Task →
Copy the data from the line with "В заранее подготовленной" to the line with "Далее продолжать вязание", reproducing each line without changes.

Input for this task →
+ + + +

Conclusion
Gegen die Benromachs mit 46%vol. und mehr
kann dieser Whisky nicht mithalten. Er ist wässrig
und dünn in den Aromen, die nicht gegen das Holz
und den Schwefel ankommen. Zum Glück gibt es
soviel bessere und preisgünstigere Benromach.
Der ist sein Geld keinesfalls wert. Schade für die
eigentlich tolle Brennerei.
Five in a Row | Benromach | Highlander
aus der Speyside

+ + + +

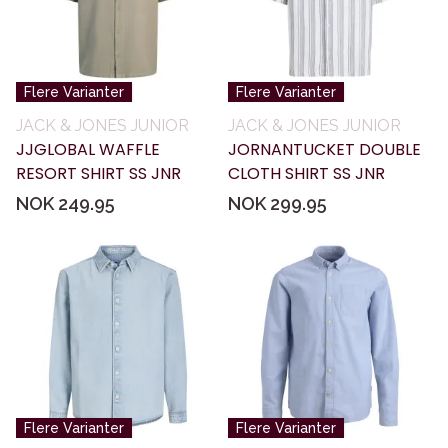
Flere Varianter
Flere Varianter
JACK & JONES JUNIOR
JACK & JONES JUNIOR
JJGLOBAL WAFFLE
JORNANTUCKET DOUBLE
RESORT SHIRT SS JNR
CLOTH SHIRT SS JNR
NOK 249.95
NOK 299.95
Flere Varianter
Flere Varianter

+ + + +

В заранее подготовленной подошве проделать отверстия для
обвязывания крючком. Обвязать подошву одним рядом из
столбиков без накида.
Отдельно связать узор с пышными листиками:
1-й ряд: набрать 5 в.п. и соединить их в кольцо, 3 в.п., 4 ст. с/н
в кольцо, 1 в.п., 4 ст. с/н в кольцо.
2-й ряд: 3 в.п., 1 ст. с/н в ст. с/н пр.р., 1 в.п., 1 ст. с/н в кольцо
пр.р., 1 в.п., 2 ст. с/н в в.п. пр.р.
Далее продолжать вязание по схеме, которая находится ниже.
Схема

+ + + +

Exercise answer →
В заранее подготовленной подошве проделать отверстия для
обвязывания крючком. Обвязать подошву одним рядом из
столбиков без накида.
Отдельно связать узор с пышными листиками:
1-й ряд: набрать 5 в.п. и соединить их в кольцо, 3 в.п., 4 ст. с/н
в кольцо, 1 в.п., 4 ст. с/н в кольцо.
2-й ряд: 3 в.п., 1 ст. с/н в ст. с/н пр.р., 1 в.п., 1 ст. с/н в кольцо
пр.р., 1 в.п., 2 ст. с/н в в.п. пр.р.
Далее продолжать вязание по схеме, которая находится ниже.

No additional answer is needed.